Do you ever find yourself looking for some magical answer to all of your business problems? Often when businesses are underperforming, owners or managers start looking for that one program or fad theory or what we often call the silver bullet to solve all of their problems.
It’s important to recognize that there is no magic solution to business problems. Reengineering, total quality management, budgeting for results, activity based costing and a host of other programs have been introduced to the business world only to meet with very mixed results. Many times, businesses buy into programs like those mentioned hoping that they will replace the fundamentals required to successfully manage and grow a profitable business. The bad news is that it won’t happen. Millions of dollars are spent each year on programs that leave owners and managers perplexed as to why they didn’t have the impact they had hoped for. These programs can have a positive impact on organizations that are fundamentally sound. They won’t really help businesses that have a shaky foundation of management fundamentals in place.
These organizations, to varying degrees, have a difficult time just managing day-to-day activities. Attempting to assimilate a “silver bullet” program into the organization requires time away from putting out the fires that are sure to arise from marginal management practices. This tends to merely compound the problems the business is experiencing.
It is important for businesses to first examine their fundamentals. Or as we sometimes refer to it, their blocking and tackling. For those of you who enjoy sports analogies, think about a football team that is fundamentally weak at blocking and tackling. These two tasks are the foundation for success on the football field. When a football team can’t block and tackle well, there is little chance of stopping the other team or scoring touchdowns. The same holds true in business. Think of managing people, functions and projects as blocking and tackling. If a business does a marginal to poor job in these areas, there is little chance for long-term success.

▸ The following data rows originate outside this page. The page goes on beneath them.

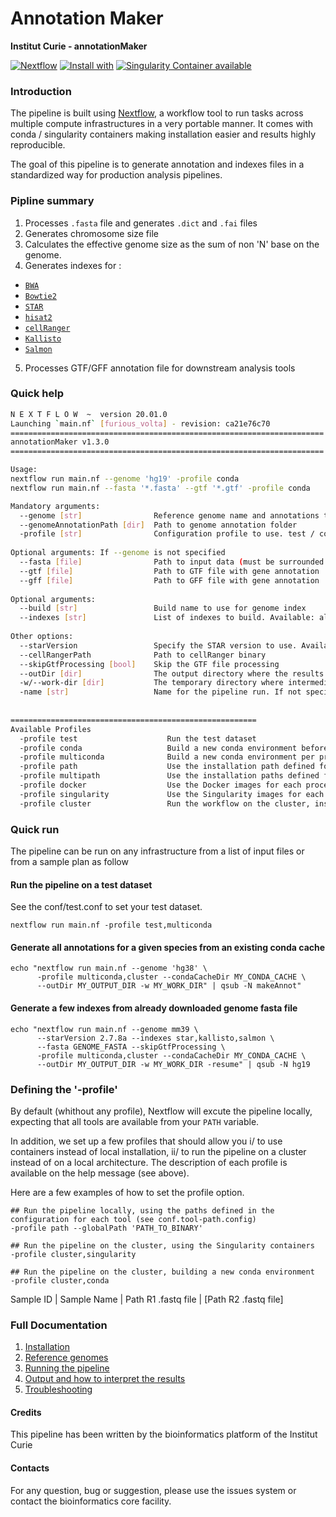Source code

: # Annotation Maker

**Institut Curie - annotationMaker**

[![Nextflow](https://img.shields.io/badge/nextflow-%E2%89%A50.32.0-brightgreen.svg)](https://www.nextflow.io/)
[![Install with](https://anaconda.org/anaconda/conda-build/badges/installer/conda.svg)](https://conda.anaconda.org/anaconda)
[![Singularity Container available](https://img.shields.io/badge/singularity-available-7E4C74.svg)](https://singularity.lbl.gov/)
<!--[![Docker Container available](https://img.shields.io/badge/docker-available-003399.svg)](https://www.docker.com/)-->

### Introduction

The pipeline is built using [Nextflow](https://www.nextflow.io), a workflow tool to run tasks across multiple compute infrastructures in a very portable manner. 
It comes with conda / singularity containers making installation easier and results highly reproducible.

The goal of this pipeline is to generate annotation and indexes files in a standardized way for production analysis pipelines.

### Pipline summary

1. Processes `.fasta` file and generates `.dict` and `.fai` files
2. Generates chromosome size file
3. Calculates the effective genome size as the sum of non 'N' base on the genome.
4. Generates indexes for :
- [`BWA`](http://bio-bwa.sourceforge.net/)
- [`Bowtie2`](http://bowtie-bio.sourceforge.net/bowtie2/index.shtml) 
- [`STAR`](https://github.com/alexdobin/STAR)
- [`hisat2`](http://ccb.jhu.edu/software/hisat2/index.shtml)
- [`cellRanger`](https://support.10xgenomics.com/single-cell-gene-expression/software/pipelines/latest/what-is-cell-ranger)
- [`Kallisto`](https://pachterlab.github.io/kallisto/about)
- [`Salmon`](https://combine-lab.github.io/salmon/)
5. Processes GTF/GFF annotation file for downstream analysis tools

### Quick help

```bash
N E X T F L O W  ~  version 20.01.0
Launching `main.nf` [furious_volta] - revision: ca21e76c70
======================================================================
annotationMaker v1.3.0
======================================================================

Usage:
nextflow run main.nf --genome 'hg19' -profile conda
nextflow run main.nf --fasta '*.fasta' --gtf '*.gtf' -profile conda

Mandatory arguments:
  --genome [str]                Reference genome name and annotations to use
  --genomeAnnotationPath [dir]  Path to genome annotation folder
  -profile [str]                Configuration profile to use. test / conda / toolsPath / singularity / cluster (see below)
 
Optional arguments: If --genome is not specified
  --fasta [file]                Path to input data (must be surrounded with quotes)
  --gtf [file]                  Path to GTF file with gene annotation
  --gff [file]                  Path to GFF file with gene annotation
	  
Optional arguments:
  --build [str]                 Build name to use for genome index
  --indexes [str]               List of indexes to build. Available: all,bwa,star,bowtie2,hisat2,cellranger,kallisto,salmon,none. Default: all
		  
Other options:
  --starVersion                 Specify the STAR version to use. Available: 2.7.6a, 2.7.8a
  --cellRangerPath              Path to cellRanger binary
  --skipGtfProcessing [bool]    Skip the GTF file processing
  --outDir [dir]                The output directory where the results will be saved
  -w/--work-dir [dir]           The temporary directory where intermediate data will be saved
  -name [str]                   Name for the pipeline run. If not specified, Nextflow will automatically generate a random mnemonic.
				  
			  
=======================================================
Available Profiles
  -profile test                    Run the test dataset
  -profile conda                   Build a new conda environment before running the pipeline. Use `--condaCacheDir` to define the conda cache path
  -profile multiconda              Build a new conda environment per process before running the pipeline. Use `--condaCacheDir` to define the conda cache path
  -profile path                    Use the installation path defined for all tools. Use `--globalPath` to define the insallation path
  -profile multipath               Use the installation paths defined for each tool. Use `--globalPath` to define the insallation path
  -profile docker                  Use the Docker images for each process
  -profile singularity             Use the Singularity images for each process. Use `--singularityPath` to define the insallation path
  -profile cluster                 Run the workflow on the cluster, instead of locally
```

### Quick run

The pipeline can be run on any infrastructure from a list of input files or from a sample plan as follow

#### Run the pipeline on a test dataset
See the conf/test.conf to set your test dataset.

```
nextflow run main.nf -profile test,multiconda
```

#### Generate all annotations for a given species from an existing conda cache

```
echo "nextflow run main.nf --genome 'hg38' \
      -profile multiconda,cluster --condaCacheDir MY_CONDA_CACHE \
      --outDir MY_OUTPUT_DIR -w MY_WORK_DIR" | qsub -N makeAnnot"
```

#### Generate a few indexes from already downloaded genome fasta file

```
echo "nextflow run main.nf --genome mm39 \
      --starVersion 2.7.8a --indexes star,kallisto,salmon \
      --fasta GENOME_FASTA --skipGtfProcessing \
      -profile multiconda,cluster --condaCacheDir MY_CONDA_CACHE \
      --outDir MY_OUTPUT_DIR -w MY_WORK_DIR -resume" | qsub -N hg19
```

### Defining the '-profile'

By default (whithout any profile), Nextflow will excute the pipeline locally, expecting that all tools are available from your `PATH` variable.

In addition, we set up a few profiles that should allow you i/ to use containers instead of local installation, ii/ to run the pipeline on a cluster instead of on a local architecture.
The description of each profile is available on the help message (see above).

Here are a few examples of how to set the profile option.

```
## Run the pipeline locally, using the paths defined in the configuration for each tool (see conf.tool-path.config)
-profile path --globalPath 'PATH_TO_BINARY'

## Run the pipeline on the cluster, using the Singularity containers
-profile cluster,singularity

## Run the pipeline on the cluster, building a new conda environment
-profile cluster,conda

```

Sample ID | Sample Name | Path R1 .fastq file | [Path R2 .fastq file]

### Full Documentation

1. [Installation](docs/installation.md)
2. [Reference genomes](docs/referenceGenomes.md)
3. [Running the pipeline](docs/usage.md)
4. [Output and how to interpret the results](docs/output.md)
5. [Troubleshooting](docs/troubleshooting.md)

#### Credits

This pipeline has been written by the bioinformatics platform of the Institut Curie

#### Contacts

For any question, bug or suggestion, please use the issues system or contact the bioinformatics core facility.

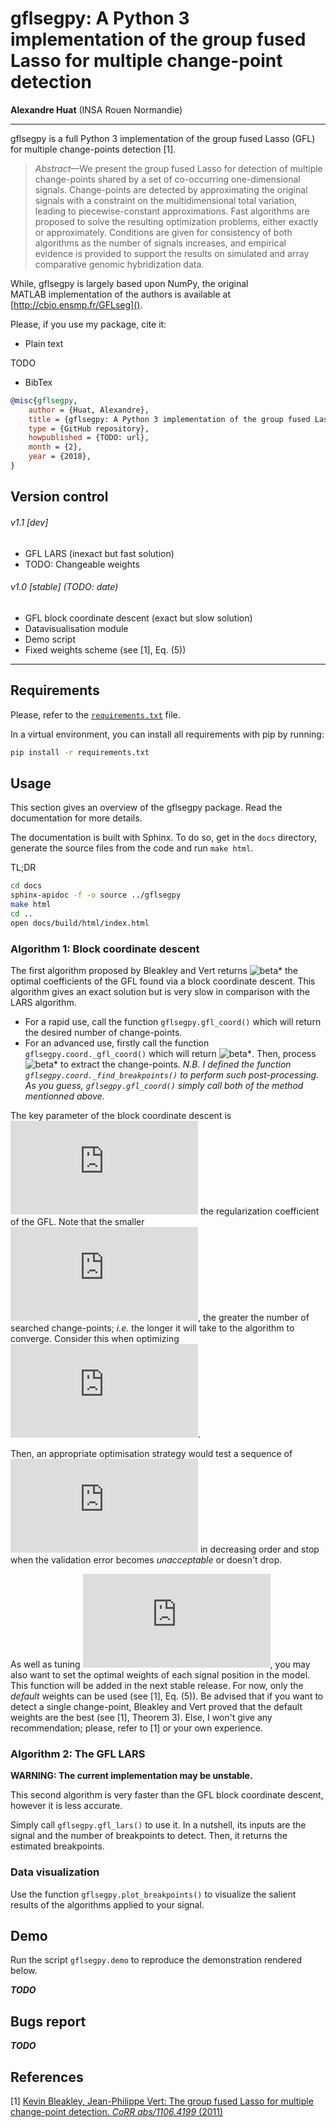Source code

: # gflsegpy: A Python 3 implementation of the group fused Lasso for multiple change-point detection
__Alexandre Huat__ (INSA Rouen Normandie)

----

gflsegpy is a full Python 3 implementation of the group fused Lasso (GFL) for multiple change-points detection [1].

> _Abstract_—We present the group fused Lasso for detection of multiple change-points shared by a set of co-occurring one-dimensional signals. Change-points are detected by approximating the original signals with a constraint on the multidimensional total variation, leading to piecewise-constant approximations. Fast algorithms are proposed to solve the resulting optimization problems, either exactly or approximately. Conditions are given for consistency of both algorithms as the number of signals increases, and empirical evidence is provided to support the results on simulated and array comparative genomic hybridization data.

While, gflsegpy is largely based upon NumPy, the original MATLAB implementation of the authors is available at [http://cbio.ensmp.fr/GFLseg]().

Please, if you use my package, cite it:
* Plain text

TODO

* BibTex

```bib
@misc{gflsegpy,
	author = {Huat, Alexandre},
	title = {gflsegpy: A Python 3 implementation of the group fused Lasso for multiple change-point detection},
	type = {GitHub repository},
	howpublished = {TODO: url},
	month = {2},
	year = {2018},
}
```

## Version control

###### v1.1 [dev]

* GFL LARS (inexact but fast solution)
* TODO: Changeable weights

###### v1.0 [stable] (TODO: date)
* GFL block coordinate descent (exact but slow solution)
* Datavisualisation module
* Demo script
* Fixed weights scheme (see [1], Eq. (5))

----

## Requirements

Please, refer to the [`requirements.txt`](requirements.txt) file.

In a virtual environment, you can install all requirements with pip by running:

```sh
pip install -r requirements.txt
```

## Usage

This section gives an overview of the gflsegpy package. Read the documentation for more details.

The documentation is built with Sphinx.
To do so, get in the `docs` directory, generate the source files from the code and run `make html`.

TL;DR
```sh
cd docs
sphinx-apidoc -f -o source ../gflsegpy
make html
cd ..
open docs/build/html/index.html
```

### Algorithm 1: Block coordinate descent

The first algorithm proposed by Bleakley and Vert returns ![beta*](https://latex.codecogs.com/gif.latex?%5Cbeta^*)
the optimal coefficients of the GFL found via a block coordinate descent.
This algorithm gives an exact solution but is very slow in comparison with the LARS algorithm.

* For a rapid use, call the function `gflsegpy.gfl_coord()` which will return the desired number of change-points.
* For an advanced use, firstly call the function `gflsegpy.coord._gfl_coord()` which will return ![beta*](https://latex.codecogs.com/gif.latex?%5Cbeta^*).
Then, process ![beta*](https://latex.codecogs.com/gif.latex?%5Cbeta^*) to extract the change-points.
_N.B. I defined the function `gflsegpy.coord._find_breakpoints()` to perform such post-processing.
As you guess, `gflsegpy.gfl_coord()` simply call both of the method mentionned above._

The key parameter of the block coordinate descent is ![lambda](https://latex.codecogs.com/gif.latex?%5Clambda) the regularization coefficient of the GFL.
Note that the smaller ![lambda](https://latex.codecogs.com/gif.latex?%5Clambda), the greater the number of searched change-points;
_i.e._ the longer it will take to the algorithm to converge. Consider this when optimizing ![lambda](https://latex.codecogs.com/gif.latex?%5Clambda).

Then, an appropriate optimisation strategy would test a sequence of ![lambda](https://latex.codecogs.com/gif.latex?%5Clambda)
in decreasing order and stop when the validation error becomes _unacceptable_ or doesn't drop.

As well as tuning ![lambda](https://latex.codecogs.com/gif.latex?%5Clambda), you may also want to set the optimal weights of each signal position in the model.
This function will be added in the next stable release. For now, only the _default_ weights can be used (see [1], Eq. (5)).
Be advised that if you want to detect a single change-point,
Bleakley and Vert proved that the default weights are the best (see [1], Theorem 3).
Else, I won't give any recommendation; please, refer to [1] or your own experience.

### Algorithm 2: The GFL LARS

__WARNING: The current implementation may be unstable.__

This second algorithm is very faster than the GFL block coordinate descent, however it is less accurate.

Simply call `gflsegpy.gfl_lars()` to use it. In a nutshell, its inputs are the signal and the number of breakpoints to detect. Then, it returns the estimated breakpoints.

### Data visualization

Use the function `gflsegpy.plot_breakpoints()` to visualize the salient results of the algorithms applied to your signal.

## Demo

Run the script `gflsegpy.demo` to reproduce the demonstration rendered below.

___TODO___

## Bugs report

___TODO___

## References

[1] [Kevin Bleakley, Jean-Philippe Vert: The group fused Lasso for multiple change-point detection. _CoRR abs/1106.4199_ (2011)](docs/2011-The_group_fused_Lasso_for_multiple_change-point_detection.pdf)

Sure we can all point to organizations that are successful in spite of themselves. They have found a strong niche and are making solid profits without sound management practices. But what happens when the economy turns down or the nice little niche the firm has carved out no longer is as viable as it once was? Without a solid management foundation in place there is little chance that an organization caught in this predicament will fight through it. We see this happening almost daily.
Before agreeing to bring any comprehensive packaged program into the organization, make sure that the basics are being handled well first. Then feel free to implement programs that make sense for the organization. There are incremental benefits to be gained from many of them. But the point of this Brief is to emphasize that these programs will not replace sound management practices.